By Margaret Summers
This Veterans Day week, I’ve been remembering my first impressions of civil rights leader, death penalty abolitionist, and Korean War veteran, the late Dr. Mario Guerra Obledo. He was courtly. Reserved. Quiet. Polite. Respectful. I don’t remember his exact height, but to me he stood far above everyone around him.
One of 12 children born to Mexican immigrants in San Antonio, Texas, Dr. Obledo enlisted in the Navy in 1951, serving on a ship in radar technology. After the war, Dr. Obledo went back to his home state. He earned his undergraduate degree in pharmacy from the University of Texas in Austin, and later, his law degree from St. Mary’s University in San Antonio.
Like many veterans of color, Dr. Obledo returned from fighting a war for democracy and freedom in another country to find that such rights and freedoms were not always upheld for people of color in the United States. Pete Tijerina, another Latino war veteran, returned from combat with an idea to start a civil rights organization in support of Latinos. He met Dr. Obledo at a social function. With help from a $2.2 million dollar Ford Foundation grant and assistance from the NAACP Legal Defense and Educational Fund, the two veterans founded MALDEF, the Mexican American Legal Defense and Educational Fund. MALDEF launched Dr. Obledo’s civil rights activism.
Years later, when I met Dr. Obledo in the mid-1980s, he was the President of the League of United Latin American Citizens (LULAC), the nation’s oldest and largest Latino civil rights organization. I was a reporter, covering Congress for a local Washington, D.C. radio station. I interviewed him during that period after his news conferences or his testimony before Congressional hearings concerning racism against Latinos or U.S. immigration policy reform.
I wasn’t involved in the death penalty abolition movement yet, so I had no idea that Dr. Obledo was an abolitionist. He worked diligently to end the death penalty in California, where the National Coalition of Hispanic Organizations, which he headed and co-founded, is based, and in other states where it is still practiced.

=======

- **EXERCISES TO COMPLETE**
a) Reproduce the piece on Dr. Mario Guerra Obledo word for word, starting at "By Margaret Summers" and ending at "everyone around him.".
b) According to the piece on Dr. Mario Guerra Obledo, from which university did he earn his law degree?
Work from the piece on Dr. Mario Guerra Obledo alone.

(Items listed in a dataset)
=======

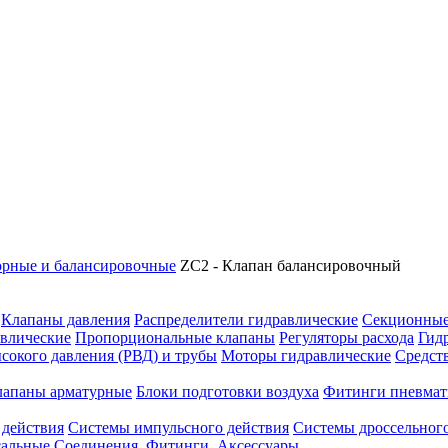
рные и балансировочные
ZC2 - Клапан балансировочный
Клапаны давления
Распределители гидравлические
Секционные
влические
Пропорциональные клапаны
Регуляторы расхода
Гид
сокого давления (РВД) и трубы
Моторы гидравлические
Средст
лапаны арматурные
Блоки подготовки воздуха
Фитинги пневмат
 действия
Системы импульсного действия
Системы дроссельного
сальные
Соединения. Фитинги. Аксессуары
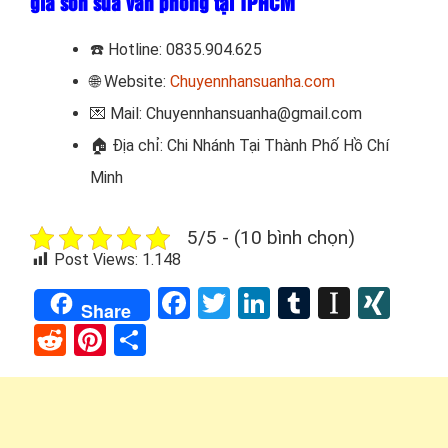
giá sơn sửa văn phòng tại TPHCM
☎️
Hotline: 0835.904.625
🌐 Website:
Chuyennhansuanha.com
💌 Mail: Chuyennhansuanha@gmail.com
🏠
Địa chỉ: Chi Nhánh Tại Thành Phố Hồ Chí
Minh
5/5 - (10 bình chọn)
Post Views:
1.148
Facebook
Twitter
LinkedIn
Tumblr
Instap
XIN
Share
Reddit
Pinterest
Share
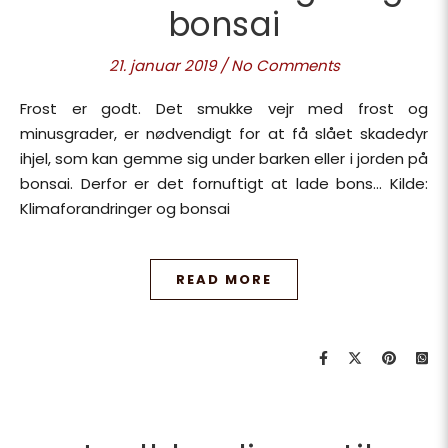
bonsai
21. januar 2019
/
No Comments
Frost er godt. Det smukke vejr med frost og
minusgrader, er nødvendigt for at få slået skadedyr
ihjel, som kan gemme sig under barken eller i jorden på
bonsai. Derfor er det fornuftigt at lade bons… Kilde:
Klimaforandringer og bonsai
READ MORE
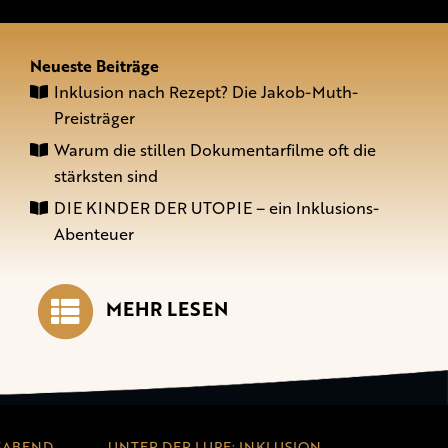
Neueste Beiträge
Inklusion nach Rezept? Die Jakob-Muth-
Preisträger
Warum die stillen Dokumentarfilme oft die
stärksten sind
DIE KINDER DER UTOPIE – ein Inklusions-
Abenteuer
MEHR LESEN
SABEND
UNTER DER LUPE: INKLUSION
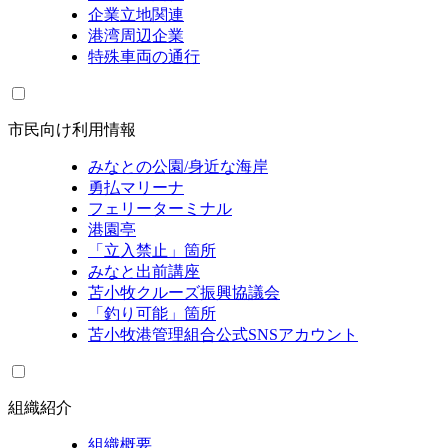
企業立地関連
港湾周辺企業
特殊車両の通行
市民向け利用情報
みなとの公園/身近な海岸
勇払マリーナ
フェリーターミナル
港園亭
「立入禁止」箇所
みなと出前講座
苫小牧クルーズ振興協議会
「釣り可能」箇所
苫小牧港管理組合公式SNSアカウント
組織紹介
組織概要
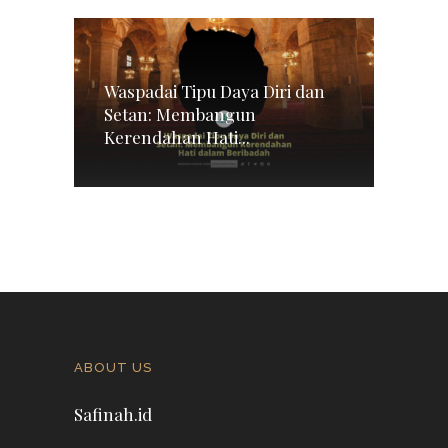
Waspadai Tipu Daya Diri dan
Setan: Membangun
Kerendahan Hati...
ABOUT US
Safinah.id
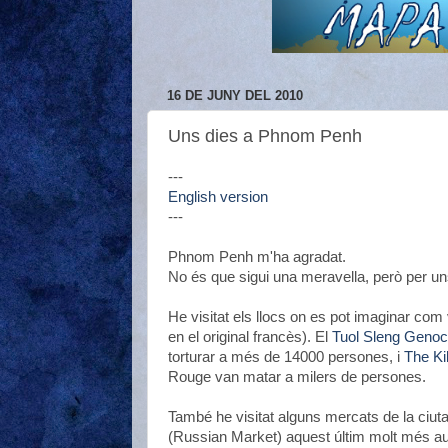
16 DE JUNY DEL 2010
Uns dies a Phnom Penh
---
English version
---
Phnom Penh m'ha agradat.
No és que sigui una meravella, però per un
He visitat els llocs on es pot imaginar c
en el original francès). El
Tuol Sleng Geno
torturar a més de 14000 persones, i
The Ki
Rouge van matar a milers de persones.
També he visitat alguns mercats de la ciu
(Russian Market) aquest últim molt més aut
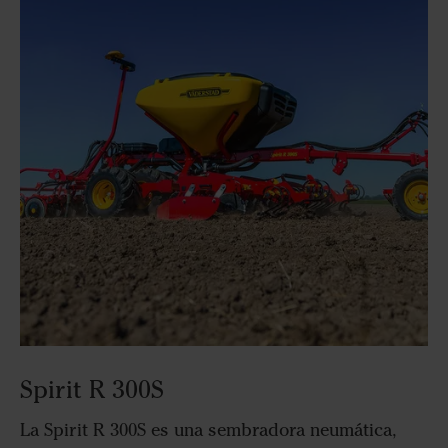
Spirit R 300S
La Spirit R 300S es una sembradora neumática,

=======

- **RESULTS OF THE TASKS**
a)
By Margaret Summers
This Veterans Day week, I’ve been remembering my first impressions of civil rights leader, death penalty abolitionist, and Korean War veteran, the late Dr. Mario Guerra Obledo. He was courtly. Reserved. Quiet. Polite. Respectful. I don’t remember his exact height, but to me he stood far above everyone around him.

b) St. Mary's University in San Antonio